Like so much else in post-modernity, the Elvis of today may be reduced to little more than a fashion accessory. One can self-identify as easily as changing clothes—displaying images of Elvis on one outfit, the mascot of a favorite football team on another, a candidate for political office on yet another. (Fans definitely get extra devotion points for tattoos, the more elaborate and difficult to cover up the better, but the possibilities for clothing are endless.) All of which leads to the question of just how devoted many of those in attendance at Death Day are. Does their fandom go any deeper than what they wear? Is their seeming passion for Elvis anything more than a display for others of like mind? Are the Elvis-themed shirts worn anywhere else, at any other time of year? Do people put them on for trips to the grocery store or gas station? Or do the clothes make an appearance just once a year, either as a form of “coming out of the closet” to show one’s true self, or merely as a fashion statement not worth making except at Graceland on August 16? What effect does the conscious, premeditated display of devotion have on the passion that led to emotional commitment—devotion—in the first place?

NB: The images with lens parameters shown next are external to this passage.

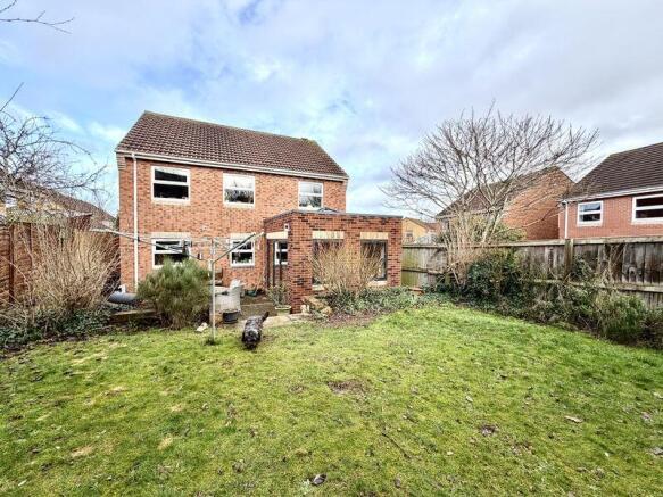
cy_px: 248
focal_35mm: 14
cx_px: 332
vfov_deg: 85.7
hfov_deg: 102.1
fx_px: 268
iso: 50
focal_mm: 2.22
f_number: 2.2
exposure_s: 1/502
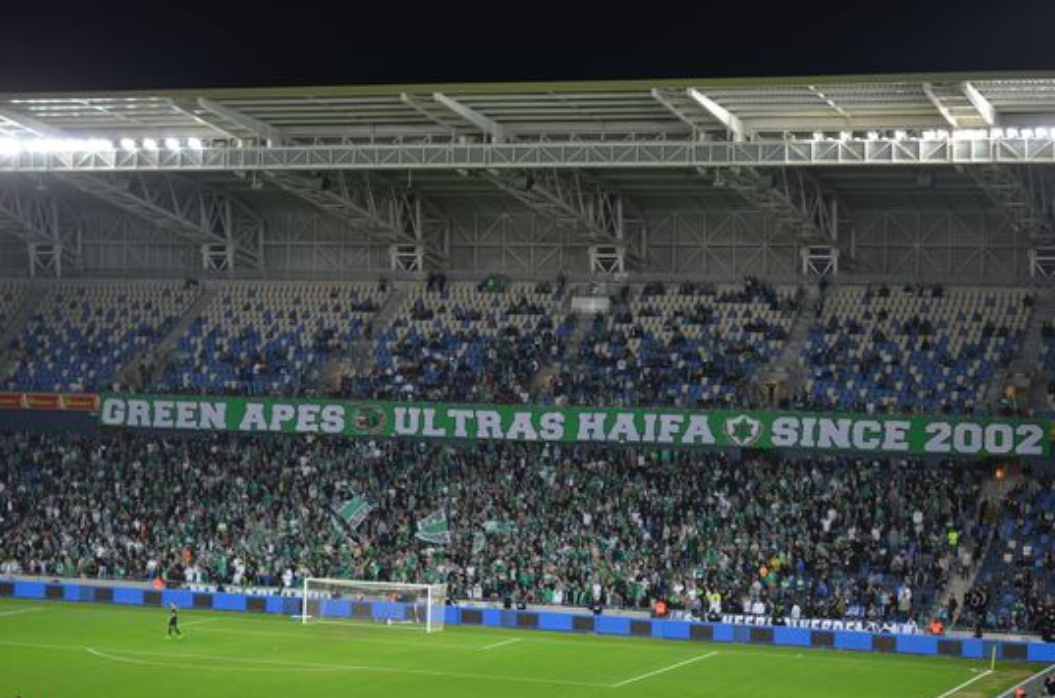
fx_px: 2558
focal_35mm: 88
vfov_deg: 15.5
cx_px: 519
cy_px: 335
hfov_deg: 23.3
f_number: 5.6
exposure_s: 1/60
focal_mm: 55
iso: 450
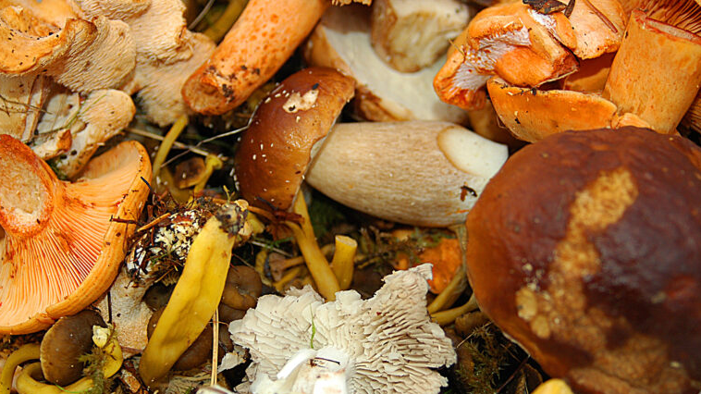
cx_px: 350
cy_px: 185
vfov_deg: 17.2
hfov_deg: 30.2
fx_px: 1301
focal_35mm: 70
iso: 320
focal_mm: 44
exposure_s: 1/160
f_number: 4
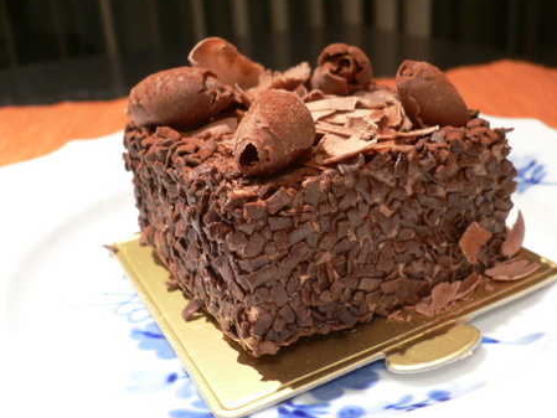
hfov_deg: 47.8
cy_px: 207
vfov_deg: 36.8
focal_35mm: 39
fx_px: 628
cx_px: 309
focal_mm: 5.8
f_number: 2.8
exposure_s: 1/10
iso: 100
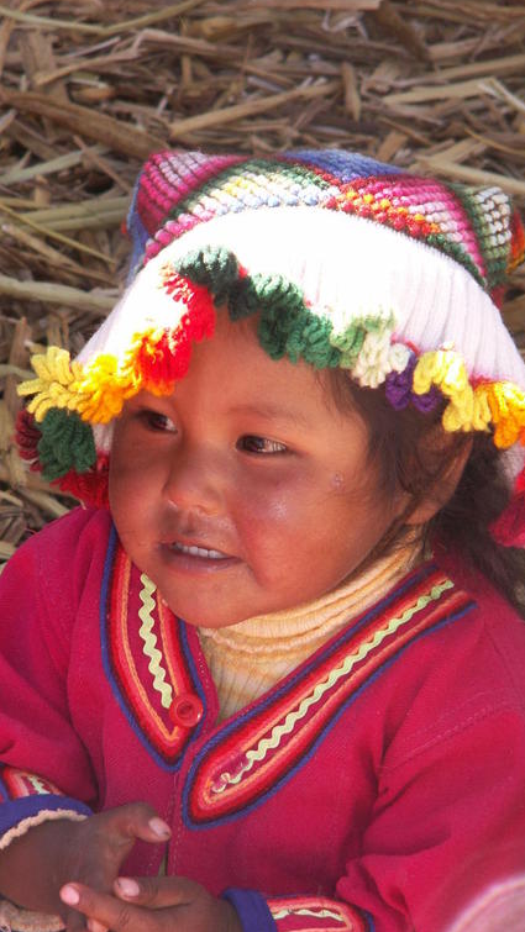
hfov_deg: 5.1
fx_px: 5887
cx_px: 233
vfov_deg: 9.1
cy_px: 465
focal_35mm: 238
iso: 50
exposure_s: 1/100
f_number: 4
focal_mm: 35.49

Obviously, Elvis Week and Death Day are temporary phenomena. They have been Memphis institutions for almost forty years now but seem unlikely to continue for another forty. Given the ages of original Elvis fans and relative disconnect of subsequent generations of fans—who never experienced Elvis Presley in the flesh—it’s difficult to imagine a continuation of the passion necessary to sustain the tradition much longer. Indeed, parts of this essay are about the signs of such attenuation over the last decade or so. In a cultural climate based on the superficial, one has to wonder how much deeper the annual Death Day observances go than mere tradition and habit. Can such events be mined for anything worth knowing about the world we live in today? Was there more to be learned from Death Day ten years ago? Twenty years ago? Thirty? Those might be the most interesting questions of all to ask about what happens in Memphis on August 16. I don’t know the answers to any of them, but I value my interactions with those events for making me think about them.